By Khurram Habib
New Delhi, Nov 23 (IANS) Australia opening batsman David Warner said on Monday he will look to build the innings in the upcoming ODI series against India beginning Friday rather than going back to the aggressive way he batted during the initial days of his career — an approach which he also adopted towards the back-end of the Indian Premier League (IPL) 2020.
Warner said his attack from the word go was more a result of the situation SunRisers Hyderabad found themselves in during the T20 tournament held from September 19 to November 10 in the United Arab Emirates (UAE).
“What do you want to see? 100 of 10 overs (laughs). In the one-dayers, I will still come out the way I normally do. There is probably going to be no change to that and to answer why I played the way I did towards the back-end of the IPL was more about the way we had to play that way on those wickets,” Warner said while answering a question from IANS if he would continue playing aggressively like he did in the latter part of the IPL.
“We couldn’t just build and we had to take on the bowlers in the first six overs with the new ball. Here in Australia, it is a bit different and with 50 overs, you play the normal way you do. (But) I showed that last year when we played against Pakistan and Sri Lanka (in the T20I series), I played pretty much the same way, as I did at the back-end of the IPL,” he added.
The 34-year-old has, over the past couple of years, changed his game. From a batsman, who would attack from the first ball, he is now making a conscious effort to build innings.
An example of that was the 84-ball 56 he made against India at The Oval at last year’s World Cup in England, an innings which came at a strike rate of just over 66. His slow approach got criticised as Aussies fell short of the target by 36 runs. His last half-century in ODIs, scored against New Zealand earlier this year, also came at a strike rate of 76.

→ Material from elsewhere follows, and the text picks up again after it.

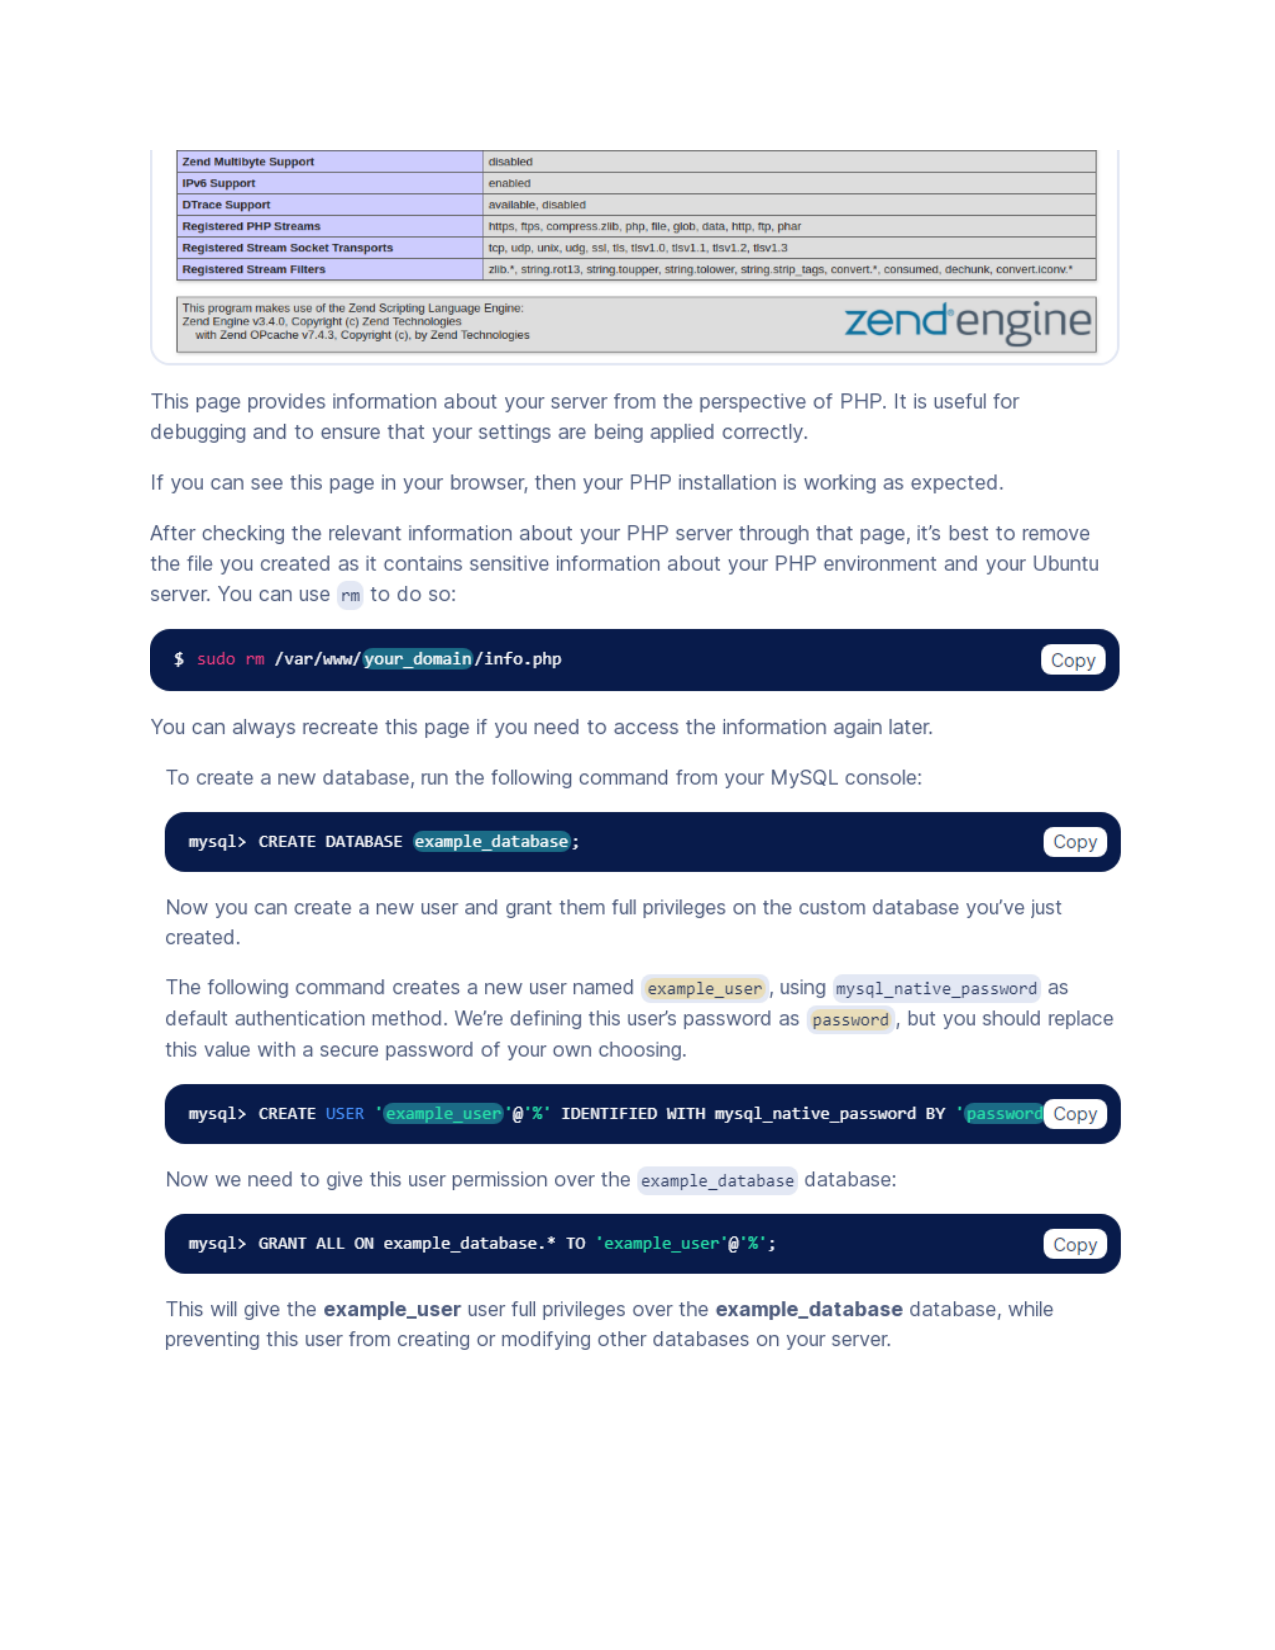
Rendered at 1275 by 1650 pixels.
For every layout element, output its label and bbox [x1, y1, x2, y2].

picture [150, 762, 1125, 1360]
picture [150, 150, 1125, 752]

Since he came back to international cricket in mid 2019 following the one-year suspension for his involvement in Sandpaper Gate controversy, he has had a strike rate of 76 and an average 67 in Australia, where he plays the next three ODIs against India.
In the one-year period before he was banned, the left-handed batter had a strike rate of 94.8 in Australia but his average was abysmally low at 14.6, indicating that the aggressive style wasn’t paying off on Australian wickets.
That is probably why he says that Australian wickets demand different style of cricket.
On Indian surfaces, however, he could afford to score at a strike rate of over 100 in ODIs – a 112-ball 128 this year against India was an example.
Apart from that, he attributes the change in batting style to his age.
“It has not been a conscious effort (to be watchful). I have just recently turned 34, so my days are numbered — when you are in 30s. From my side, it is always about getting a good start and taking calculated risks in that sort of middle period in 50-over game. For me, it is about making sure that I am batting as much as I can at a good strike rate as well. Last year was probably the most disciplined I batted at Test match level. I faced a lot of balls in the game, gave myself a lot of time. I really took pride in the last 12-24 months for apply that discipline,” he added.
His career strike rate in Tests too has gone down since February 2017 (starting from the tour of India). He has a strike rate of 60.69 in the period, over 12 runs below his career strike rate of 72.85. In Australia, his strike rate over the last three years — 10 Test matches — has dipped to under 60 while the overall rate in Australia has been 75.61.
“You keep learning as you get older. You are not always going to have that impact. You are always going to think outside the square where things can change. Bowlers find different ways to get you out. You have to be on top of your game to be able to adapt to that.”
The opening batsman further said fatherhood too has played a role in bringing patience. “Can relate that to being a father. Being patient. Not get too aggressive, not get too angry when kids aren’t listening. I am getting tested on and off the field, so it is about being calm and relaxed and trying to sum up the situation you are playing in and making sure you are taking the right risk at the right time and the last 12-24 months I have been doing that very well.”